Features to consider from the text:



  • Photographs
  • Reputation of key phrases for teaching freestyle


  • Words and ideas that some students may find challenging, rika, taki tūpapa, whātoro whāroa, ringa hema (left hand), ringa katau (right hand)

Language features

  • kīwaha; hei aha atu hoki… Kei te tino rika mātau
  • puta mai ana ōna karu me te ruru o tōna māhunga,
  • simple phrases for teaching freestyle whātoro, whakakapu, pana, whanawhana

Introducing students to the text

  • Read rotarota kauhoe. This rotarota may be used as a warm up activity before students go swimming. Children in groups make up actions for each of the verses.
  • Discuss with students swimming lessons.
  • Introduce the terms and words introduced in this text. Kau tāwhai, whātoro, whakakapu, pana, whanawhana. Say the words whilst showing what the appropriate actions are. These words should be prepared before the reading session. Either on cards or written on the wordboard.

During the reading

  • Encourage students to identify phrases and words that they are not familiar with.

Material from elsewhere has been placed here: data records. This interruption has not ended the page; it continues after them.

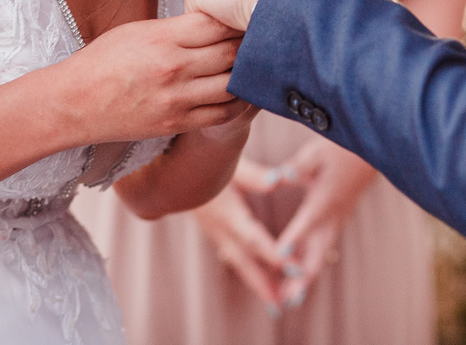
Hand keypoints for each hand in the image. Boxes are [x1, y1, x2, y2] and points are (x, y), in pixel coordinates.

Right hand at [61, 12, 245, 144]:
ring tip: (256, 63)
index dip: (237, 18)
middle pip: (232, 52)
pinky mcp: (177, 123)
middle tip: (262, 37)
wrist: (74, 102)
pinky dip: (238, 101)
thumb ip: (177, 27)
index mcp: (162, 38)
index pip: (217, 23)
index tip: (248, 14)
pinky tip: (242, 91)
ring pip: (233, 84)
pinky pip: (222, 113)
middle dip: (250, 43)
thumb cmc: (103, 61)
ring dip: (247, 73)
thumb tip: (215, 18)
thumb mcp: (137, 30)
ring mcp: (177, 99)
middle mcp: (173, 68)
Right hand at [192, 158, 290, 315]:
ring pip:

Before reading you should identify what these may be, and prepare brief explanations, (see language features).
  • Ask students to recall a similar situation whereby they just wanted to jump in without instructions and discuss the consequences of such actions.
  • Students may read the text independently or in pairs.
  • Ask students to look out for the phrases that describe the action of swimming.

After the reading: Responding to the text

Possible focuses for discussion

  • Discuss need for knowing how to swim.
  • Pool rules, why is there a need for them, what rules presently exist at your local pool and how reasonable are they.
  • Discuss other swimming strokes.

Suggested activities

Ngā pūkenga

Learning outcomes

Learning experiences

  Students will be able to: Students could:
Ko te whakakotahi i te reo ataata me te reo ā-waha (p.103) read aloud informally with fluency and expression students prepare to perform this play for an audience
Ko te tuhi i ngā tuhinga whakaahua poto e pā ana ki ōna wheako whaiaro (p.85) write dialogue between persons, expressing ideas write a play about an incident where you have felt very anxious
Ko te āhuatanga o te whakaaro reo ataata (p.95) present ideas using simple layout. design a backdrop for the play.

Cross curricular links

Language: Written language.
Health and physical education: Swimming and safety in the water.